Ponoka Stampede and Exhibition Association (PSA) continues to be financially strong, its membership was told at the annual general meeting to review financial statements and reorganize the executive.
Gord Parker of Rowland, Parker and Associates, presented members with a snapshot of the statement. He said the review engagement report, which is a step below an audit, gives a clean opinion. “Overall you’re still in a strong cash position, you have positive working capital and you have managed to reduce the bank debt.”
There are assets totalling $5.77 million in 2012 compared to $5.81 million in — the big difference is in the capital assets for the association, which donated land to the Ponoka Ag Event Centre Society (PAECS) with a value of $1.4 million.
Expenditures and revenue shows a loss of $72,814 for 2012 due to “donating a parcel of land to the ag event centre.” Income from operations was $296,611 in 2012 compared to $273,884 in 2011.
“So the operating income is comparable and actually has improved year over year,” said Parker.
He praised the association for being able to increase revenue after the 75th anniversary Ponoka Stampede in 2011. “It was a question all of us had going in was if it was going to be a one year spike, and it wasn’t.”
Parker explained how the Summer Send Off shows a loss of operations because of the Stampede board’s financial year-end date.

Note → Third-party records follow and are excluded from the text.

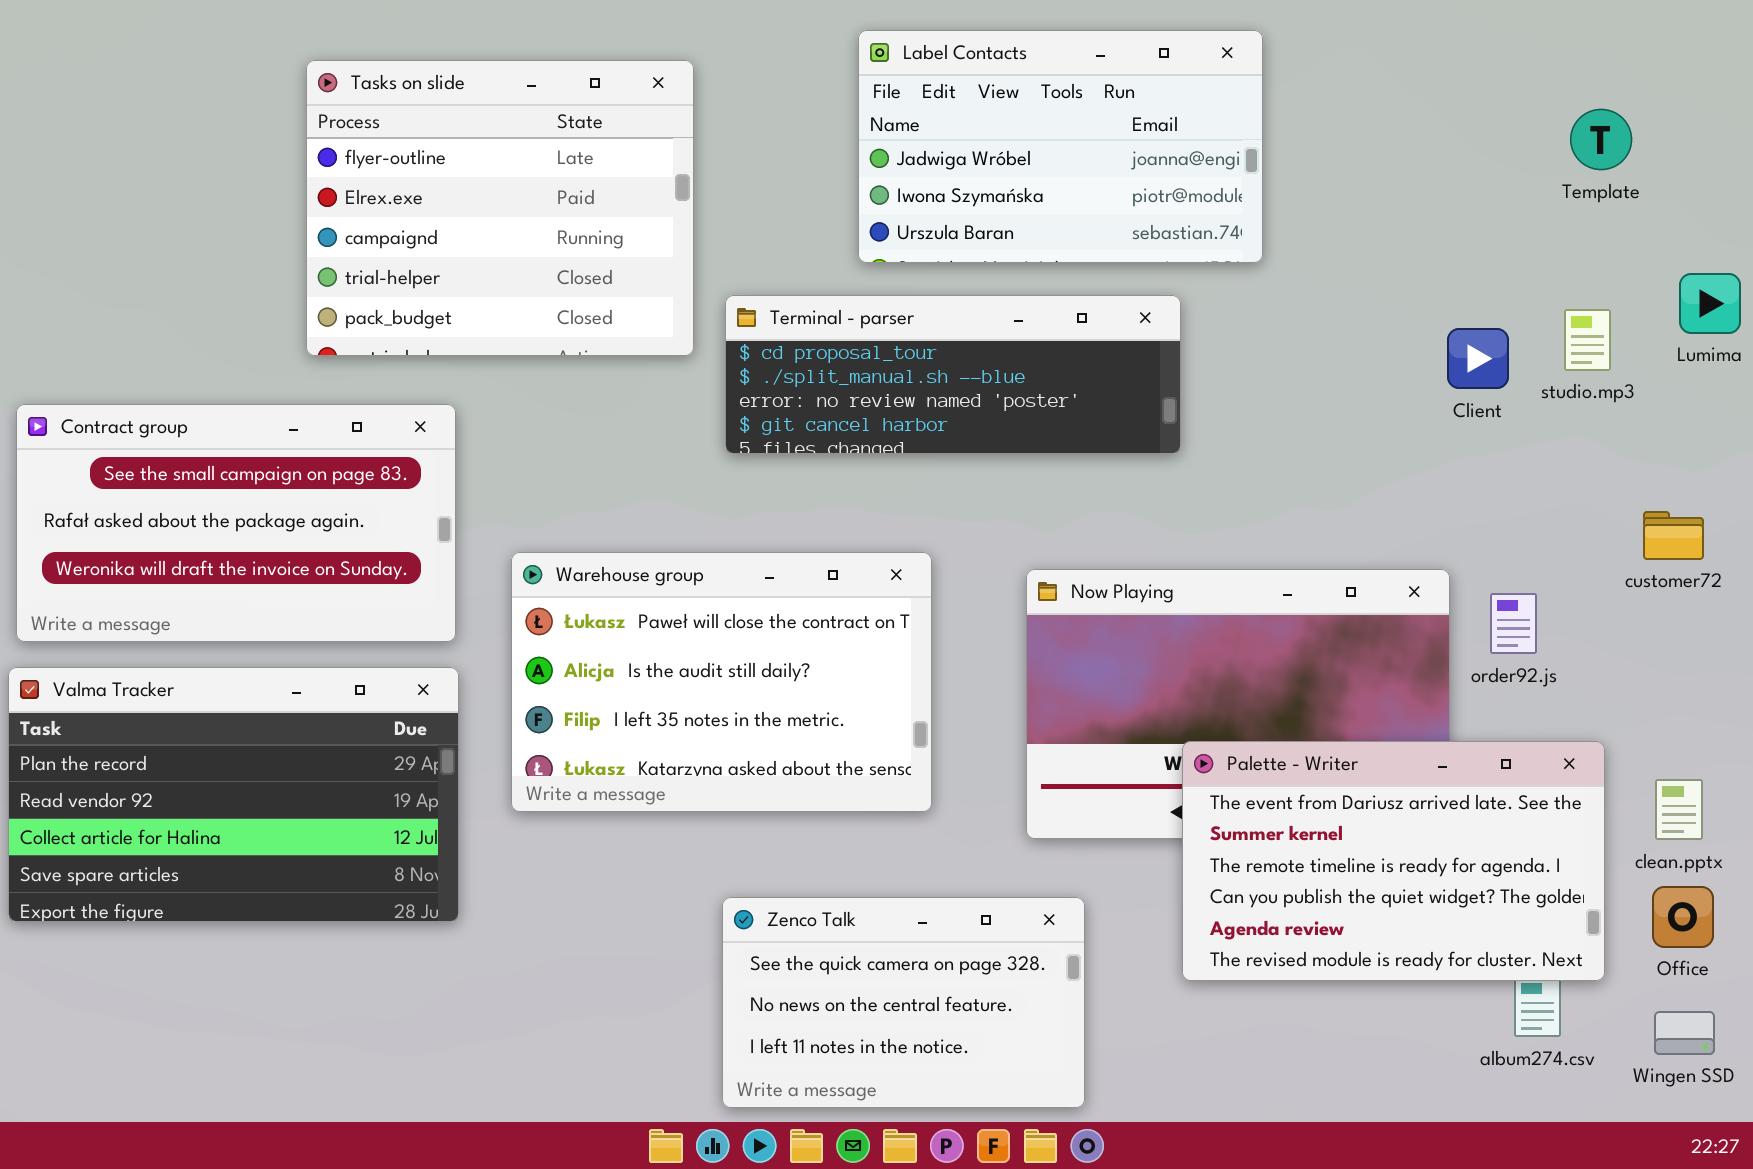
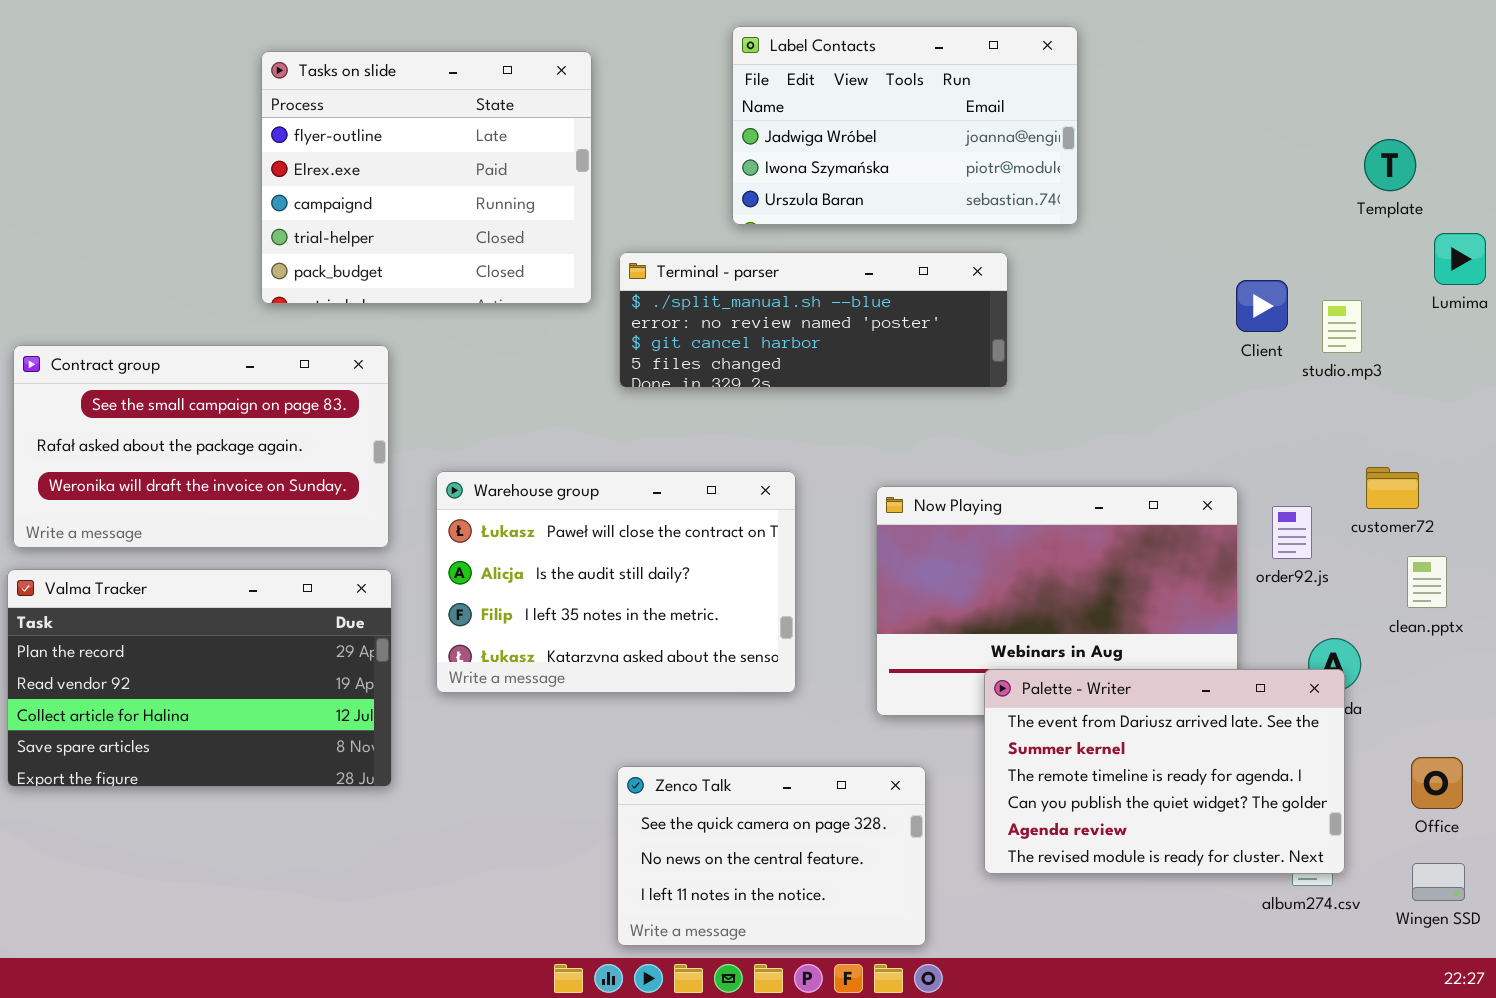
Template: [1570,109,1632,170] -> [1364,139,1416,191], moved
Terminal - parser: [725,295,1181,454] -> [619,252,1008,388], scrolled down 1 row
studio.mp3: [1564,309,1611,371] -> [1322,300,1362,353], moved
customer72: [1643,511,1704,560] -> [1366,467,1419,509], moved
Palette - Writer: [1182,741,1605,981] -> [984,669,1345,874], moved
clean.pptx: [1655,779,1703,840] -> [1407,556,1447,608], moved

The first concert began Sept. 1, 2011, which is also the first day of the board’s financial statements and is accounted for; the second Send Off started Aug. 31, 2012. The first day of the Send Off is in the current statement with the rest in next year’s.
“It also does report the first day, which would be Aug. 31, the Friday in this year,” he explained. “We had to do some wonderful cut-off work…in 2013 you will pick up days two and three of this year’s.”
He added the festival ran a loss of approximately $3,000. Revenue from the event shows ticket sales of $176,764 and beverage and liquor sales at $107,459. Total revenue is $377,374. Total expenses are at $380,330 with artists’ costs at $217,571.
Also on the agenda was the election of officers; the first position needed to be filled was president. Rick Wierzba completed his two-year term and vice-president Joe Dodds was nominated and elected into the position.
“I’ve sure enjoyed the support in the last two years,” said Wierzba. “The way everyone just kicked in has been fantastic.”
He feels the weather and the addition of the truck giveaway were some of the things that helped the Stampede run well.
Dodds congratulated Wierzba for his efforts. “First of all, I think we’d like to thank you Rick for being president. You’ve had two years, you’ve had your ups and downs; you had your dirt, you had outriders. You also pulled off a hell of a 75th and last year you set an all-time attendance (record).”
He also thanked the members for their support.
“I personally feel we can do anything we want to do, especially if we work together, which we will,” he said.
He believes the next two years will be a time to make the Ponoka Stampede grow.
Ken Krossa, organizer of the 13th Rodeo Challenge, which gives physically or mentally challenged children a chance to compete at the Stampede. He thanked the association for the support, “to remind all of you guys you’re part of something special.”
He read some letters of thanks from parents whose children competed.
Coun. Rick Bonnett and Coun. Izak van der Westhuizen were in attendance and Bonnett feels the association hosts an entertaining rodeo. “The town as a whole benefits more than the town realizes.”
Dodds is looking forward to what the future brings for the stampede. “I can’t wait to see 100,000 (ticket sales) during the stampede.”
He reiterated what every past president before him said, “What makes the Ponoka Stampede is the volunteers.”
Dodds wants to see attendance grow and prize money increase for cowboys.
It is the largest professional seven-day rodeo in Canada and one of the top 10 in the world, said Dodds. He would like to see that tradition continue.
Wierzba was proud to have taken on the president’s role during the 75th anniversary and despite the disappointment of changing to two chuckwagon outriders from four, he praised the association and volunteers for making it work. “It just happens, it’s a network from top to bottom of the board.”
Mike Stretch was elected vice-president for a two-year term, and Terry Jones, Greg Butterfield and Danny Jones were elected directors for three years.